> [Task goal] Render the data below as a JSON list of strings, with each line as its own string and blank lines omitted. Include every line of the data.

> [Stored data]
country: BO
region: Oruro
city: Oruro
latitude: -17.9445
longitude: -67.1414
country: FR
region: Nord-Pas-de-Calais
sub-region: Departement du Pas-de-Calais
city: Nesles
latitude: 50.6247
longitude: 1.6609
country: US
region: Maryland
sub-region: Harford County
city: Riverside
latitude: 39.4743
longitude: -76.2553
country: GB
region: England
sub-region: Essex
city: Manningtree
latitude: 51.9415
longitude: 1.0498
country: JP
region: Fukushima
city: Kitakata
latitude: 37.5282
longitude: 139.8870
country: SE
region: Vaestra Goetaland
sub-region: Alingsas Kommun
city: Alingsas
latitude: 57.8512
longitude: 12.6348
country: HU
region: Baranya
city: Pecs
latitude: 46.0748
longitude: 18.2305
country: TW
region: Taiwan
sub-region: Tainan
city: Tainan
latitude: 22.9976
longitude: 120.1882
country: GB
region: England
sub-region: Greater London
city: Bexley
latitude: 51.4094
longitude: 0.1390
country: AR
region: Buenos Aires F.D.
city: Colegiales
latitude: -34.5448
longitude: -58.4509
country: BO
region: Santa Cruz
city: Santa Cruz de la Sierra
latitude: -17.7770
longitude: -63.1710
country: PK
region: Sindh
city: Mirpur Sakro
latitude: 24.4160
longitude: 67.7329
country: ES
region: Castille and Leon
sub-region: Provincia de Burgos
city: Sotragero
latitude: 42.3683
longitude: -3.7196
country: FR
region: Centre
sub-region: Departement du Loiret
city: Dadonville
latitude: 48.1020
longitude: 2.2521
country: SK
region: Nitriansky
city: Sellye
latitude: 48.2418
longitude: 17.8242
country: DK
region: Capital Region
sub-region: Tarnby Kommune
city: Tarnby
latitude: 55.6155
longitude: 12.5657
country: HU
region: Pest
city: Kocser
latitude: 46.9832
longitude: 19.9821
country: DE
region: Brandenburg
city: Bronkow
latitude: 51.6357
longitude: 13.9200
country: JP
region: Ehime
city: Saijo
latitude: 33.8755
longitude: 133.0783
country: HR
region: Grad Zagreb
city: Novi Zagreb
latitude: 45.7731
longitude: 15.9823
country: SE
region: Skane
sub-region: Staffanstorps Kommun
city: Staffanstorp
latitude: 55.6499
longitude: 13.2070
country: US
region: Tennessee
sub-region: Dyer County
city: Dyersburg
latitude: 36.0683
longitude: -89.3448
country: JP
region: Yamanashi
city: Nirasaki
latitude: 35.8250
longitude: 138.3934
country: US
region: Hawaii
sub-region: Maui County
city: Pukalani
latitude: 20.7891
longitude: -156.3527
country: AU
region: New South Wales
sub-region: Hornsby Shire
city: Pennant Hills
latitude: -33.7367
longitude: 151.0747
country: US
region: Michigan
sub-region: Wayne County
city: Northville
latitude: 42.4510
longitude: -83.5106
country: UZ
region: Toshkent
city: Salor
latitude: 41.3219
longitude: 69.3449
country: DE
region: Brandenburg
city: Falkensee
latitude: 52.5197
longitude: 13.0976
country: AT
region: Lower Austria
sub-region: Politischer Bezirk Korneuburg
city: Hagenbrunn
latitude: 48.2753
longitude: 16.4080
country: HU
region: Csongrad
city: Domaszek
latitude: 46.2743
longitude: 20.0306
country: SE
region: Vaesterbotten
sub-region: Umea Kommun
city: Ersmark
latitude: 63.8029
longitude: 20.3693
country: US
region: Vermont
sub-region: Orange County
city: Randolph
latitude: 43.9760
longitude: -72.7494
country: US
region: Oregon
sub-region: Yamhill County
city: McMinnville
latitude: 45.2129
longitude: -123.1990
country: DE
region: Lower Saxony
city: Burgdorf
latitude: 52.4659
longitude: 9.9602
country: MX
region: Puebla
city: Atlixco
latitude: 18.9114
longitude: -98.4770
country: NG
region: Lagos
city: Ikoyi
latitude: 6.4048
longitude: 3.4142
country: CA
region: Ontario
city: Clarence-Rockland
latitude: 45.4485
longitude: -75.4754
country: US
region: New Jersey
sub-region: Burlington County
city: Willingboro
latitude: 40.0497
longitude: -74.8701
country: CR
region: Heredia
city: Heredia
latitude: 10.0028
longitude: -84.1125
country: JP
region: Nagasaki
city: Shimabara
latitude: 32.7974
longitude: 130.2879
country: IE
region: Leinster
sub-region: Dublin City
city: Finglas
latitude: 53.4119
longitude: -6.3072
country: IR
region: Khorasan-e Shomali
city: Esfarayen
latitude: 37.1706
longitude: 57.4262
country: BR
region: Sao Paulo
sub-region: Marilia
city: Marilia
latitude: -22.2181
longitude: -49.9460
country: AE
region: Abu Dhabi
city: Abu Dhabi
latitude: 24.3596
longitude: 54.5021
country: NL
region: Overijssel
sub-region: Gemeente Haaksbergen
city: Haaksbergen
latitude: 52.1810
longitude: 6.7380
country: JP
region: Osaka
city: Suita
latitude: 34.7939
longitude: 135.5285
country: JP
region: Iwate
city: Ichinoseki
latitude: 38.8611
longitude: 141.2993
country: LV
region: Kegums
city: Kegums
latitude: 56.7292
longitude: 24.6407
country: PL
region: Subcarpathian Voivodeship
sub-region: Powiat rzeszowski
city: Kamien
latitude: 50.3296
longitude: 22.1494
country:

> [Solution to this task]
[
  "country: BO",
  "region: Oruro",
  "city: Oruro",
  "latitude: -17.9445",
  "longitude: -67.1414",
  "country: FR",
  "region: Nord-Pas-de-Calais",
  "sub-region: Departement du Pas-de-Calais",
  "city: Nesles",
  "latitude: 50.6247",
  "longitude: 1.6609",
  "country: US",
  "region: Maryland",
  "sub-region: Harford County",
  "city: Riverside",
  "latitude: 39.4743",
  "longitude: -76.2553",
  "country: GB",
  "region: England",
  "sub-region: Essex",
  "city: Manningtree",
  "latitude: 51.9415",
  "longitude: 1.0498",
  "country: JP",
  "region: Fukushima",
  "city: Kitakata",
  "latitude: 37.5282",
  "longitude: 139.8870",
  "country: SE",
  "region: Vaestra Goetaland",
  "sub-region: Alingsas Kommun",
  "city: Alingsas",
  "latitude: 57.8512",
  "longitude: 12.6348",
  "country: HU",
  "region: Baranya",
  "city: Pecs",
  "latitude: 46.0748",
  "longitude: 18.2305",
  "country: TW",
  "region: Taiwan",
  "sub-region: Tainan",
  "city: Tainan",
  "latitude: 22.9976",
  "longitude: 120.1882",
  "country: GB",
  "region: England",
  "sub-region: Greater London",
  "city: Bexley",
  "latitude: 51.4094",
  "longitude: 0.1390",
  "country: AR",
  "region: Buenos Aires F.D.",
  "city: Colegiales",
  "latitude: -34.5448",
  "longitude: -58.4509",
  "country: BO",
  "region: Santa Cruz",
  "city: Santa Cruz de la Sierra",
  "latitude: -17.7770",
  "longitude: -63.1710",
  "country: PK",
  "region: Sindh",
  "city: Mirpur Sakro",
  "latitude: 24.4160",
  "longitude: 67.7329",
  "country: ES",
  "region: Castille and Leon",
  "sub-region: Provincia de Burgos",
  "city: Sotragero",
  "latitude: 42.3683",
  "longitude: -3.7196",
  "country: FR",
  "region: Centre",
  "sub-region: Departement du Loiret",
  "city: Dadonville",
  "latitude: 48.1020",
  "longitude: 2.2521",
  "country: SK",
  "region: Nitriansky",
  "city: Sellye",
  "latitude: 48.2418",
  "longitude: 17.8242",
  "country: DK",
  "region: Capital Region",
  "sub-region: Tarnby Kommune",
  "city: Tarnby",
  "latitude: 55.6155",
  "longitude: 12.5657",
  "country: HU",
  "region: Pest",
  "city: Kocser",
  "latitude: 46.9832",
  "longitude: 19.9821",
  "country: DE",
  "region: Brandenburg",
  "city: Bronkow",
  "latitude: 51.6357",
  "longitude: 13.9200",
  "country: JP",
  "region: Ehime",
  "city: Saijo",
  "latitude: 33.8755",
  "longitude: 133.0783",
  "country: HR",
  "region: Grad Zagreb",
  "city: Novi Zagreb",
  "latitude: 45.7731",
  "longitude: 15.9823",
  "country: SE",
  "region: Skane",
  "sub-region: Staffanstorps Kommun",
  "city: Staffanstorp",
  "latitude: 55.6499",
  "longitude: 13.2070",
  "country: US",
  "region: Tennessee",
  "sub-region: Dyer County",
  "city: Dyersburg",
  "latitude: 36.0683",
  "longitude: -89.3448",
  "country: JP",
  "region: Yamanashi",
  "city: Nirasaki",
  "latitude: 35.8250",
  "longitude: 138.3934",
  "country: US",
  "region: Hawaii",
  "sub-region: Maui County",
  "city: Pukalani",
  "latitude: 20.7891",
  "longitude: -156.3527",
  "country: AU",
  "region: New South Wales",
  "sub-region: Hornsby Shire",
  "city: Pennant Hills",
  "latitude: -33.7367",
  "longitude: 151.0747",
  "country: US",
  "region: Michigan",
  "sub-region: Wayne County",
  "city: Northville",
  "latitude: 42.4510",
  "longitude: -83.5106",
  "country: UZ",
  "region: Toshkent",
  "city: Salor",
  "latitude: 41.3219",
  "longitude: 69.3449",
  "country: DE",
  "region: Brandenburg",
  "city: Falkensee",
  "latitude: 52.5197",
  "longitude: 13.0976",
  "country: AT",
  "region: Lower Austria",
  "sub-region: Politischer Bezirk Korneuburg",
  "city: Hagenbrunn",
  "latitude: 48.2753",
  "longitude: 16.4080",
  "country: HU",
  "region: Csongrad",
  "city: Domaszek",
  "latitude: 46.2743",
  "longitude: 20.0306",
  "country: SE",
  "region: Vaesterbotten",
  "sub-region: Umea Kommun",
  "city: Ersmark",
  "latitude: 63.8029",
  "longitude: 20.3693",
  "country: US",
  "region: Vermont",
  "sub-region: Orange County",
  "city: Randolph",
  "latitude: 43.9760",
  "longitude: -72.7494",
  "country: US",
  "region: Oregon",
  "sub-region: Yamhill County",
  "city: McMinnville",
  "latitude: 45.2129",
  "longitude: -123.1990",
  "country: DE",
  "region: Lower Saxony",
  "city: Burgdorf",
  "latitude: 52.4659",
  "longitude: 9.9602",
  "country: MX",
  "region: Puebla",
  "city: Atlixco",
  "latitude: 18.9114",
  "longitude: -98.4770",
  "country: NG",
  "region: Lagos",
  "city: Ikoyi",
  "latitude: 6.4048",
  "longitude: 3.4142",
  "country: CA",
  "region: Ontario",
  "city: Clarence-Rockland",
  "latitude: 45.4485",
  "longitude: -75.4754",
  "country: US",
  "region: New Jersey",
  "sub-region: Burlington County",
  "city: Willingboro",
  "latitude: 40.0497",
  "longitude: -74.8701",
  "country: CR",
  "region: Heredia",
  "city: Heredia",
  "latitude: 10.0028",
  "longitude: -84.1125",
  "country: JP",
  "region: Nagasaki",
  "city: Shimabara",
  "latitude: 32.7974",
  "longitude: 130.2879",
  "country: IE",
  "region: Leinster",
  "sub-region: Dublin City",
  "city: Finglas",
  "latitude: 53.4119",
  "longitude: -6.3072",
  "country: IR",
  "region: Khorasan-e Shomali",
  "city: Esfarayen",
  "latitude: 37.1706",
  "longitude: 57.4262",
  "country: BR",
  "region: Sao Paulo",
  "sub-region: Marilia",
  "city: Marilia",
  "latitude: -22.2181",
  "longitude: -49.9460",
  "country: AE",
  "region: Abu Dhabi",
  "city: Abu Dhabi",
  "latitude: 24.3596",
  "longitude: 54.5021",
  "country: NL",
  "region: Overijssel",
  "sub-region: Gemeente Haaksbergen",
  "city: Haaksbergen",
  "latitude: 52.1810",
  "longitude: 6.7380",
  "country: JP",
  "region: Osaka",
  "city: Suita",
  "latitude: 34.7939",
  "longitude: 135.5285",
  "country: JP",
  "region: Iwate",
  "city: Ichinoseki",
  "latitude: 38.8611",
  "longitude: 141.2993",
  "country: LV",
  "region: Kegums",
  "city: Kegums",
  "latitude: 56.7292",
  "longitude: 24.6407",
  "country: PL",
  "region: Subcarpathian Voivodeship",
  "sub-region: Powiat rzeszowski",
  "city: Kamien",
  "latitude: 50.3296",
  "longitude: 22.1494",
  "country:"
]